Data shown:
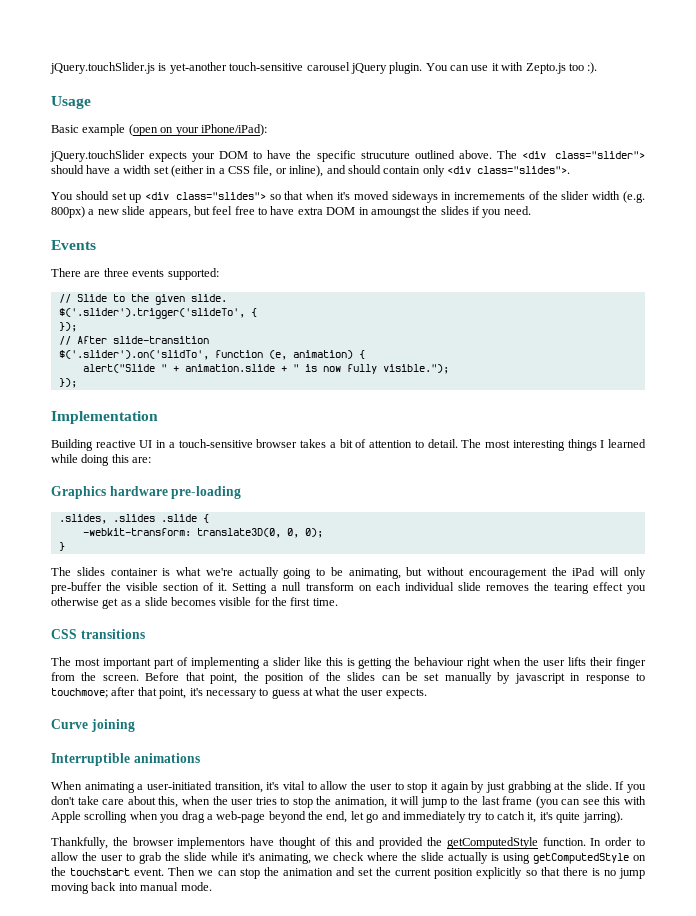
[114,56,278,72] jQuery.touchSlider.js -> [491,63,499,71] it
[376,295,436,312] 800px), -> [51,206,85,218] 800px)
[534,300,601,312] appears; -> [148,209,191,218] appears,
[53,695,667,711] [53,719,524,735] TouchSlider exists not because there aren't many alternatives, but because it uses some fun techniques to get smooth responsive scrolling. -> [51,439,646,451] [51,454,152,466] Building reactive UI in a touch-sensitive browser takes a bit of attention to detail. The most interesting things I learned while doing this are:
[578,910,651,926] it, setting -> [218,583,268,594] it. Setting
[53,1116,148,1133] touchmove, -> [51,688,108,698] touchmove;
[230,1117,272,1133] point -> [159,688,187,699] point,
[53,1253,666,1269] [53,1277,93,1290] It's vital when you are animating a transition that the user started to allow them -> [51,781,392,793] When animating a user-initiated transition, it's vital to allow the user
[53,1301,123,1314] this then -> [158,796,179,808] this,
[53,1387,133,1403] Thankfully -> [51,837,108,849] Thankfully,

Problem requirements:
Restate each entry word for word. Omit every picture.

Result of this task:
[114,56,278,72] jQuery.touchSlider.js -> [491,63,499,71] it
[376,295,436,312] 800px), -> [51,206,85,218] 800px)
[534,300,601,312] appears; -> [148,209,191,218] appears,
[53,695,667,711] [53,719,524,735] TouchSlider exists not because there aren't many alternatives, but because it uses some fun techniques to get smooth responsive scrolling. -> [51,439,646,451] [51,454,152,466] Building reactive UI in a touch-sensitive browser takes a bit of attention to detail. The most interesting things I learned while doing this are:
[578,910,651,926] it, setting -> [218,583,268,594] it. Setting
[53,1116,148,1133] touchmove, -> [51,688,108,698] touchmove;
[230,1117,272,1133] point -> [159,688,187,699] point,
[53,1253,666,1269] [53,1277,93,1290] It's vital when you are animating a transition that the user started to allow them -> [51,781,392,793] When animating a user-initiated transition, it's vital to allow the user
[53,1301,123,1314] this then -> [158,796,179,808] this,
[53,1387,133,1403] Thankfully -> [51,837,108,849] Thankfully,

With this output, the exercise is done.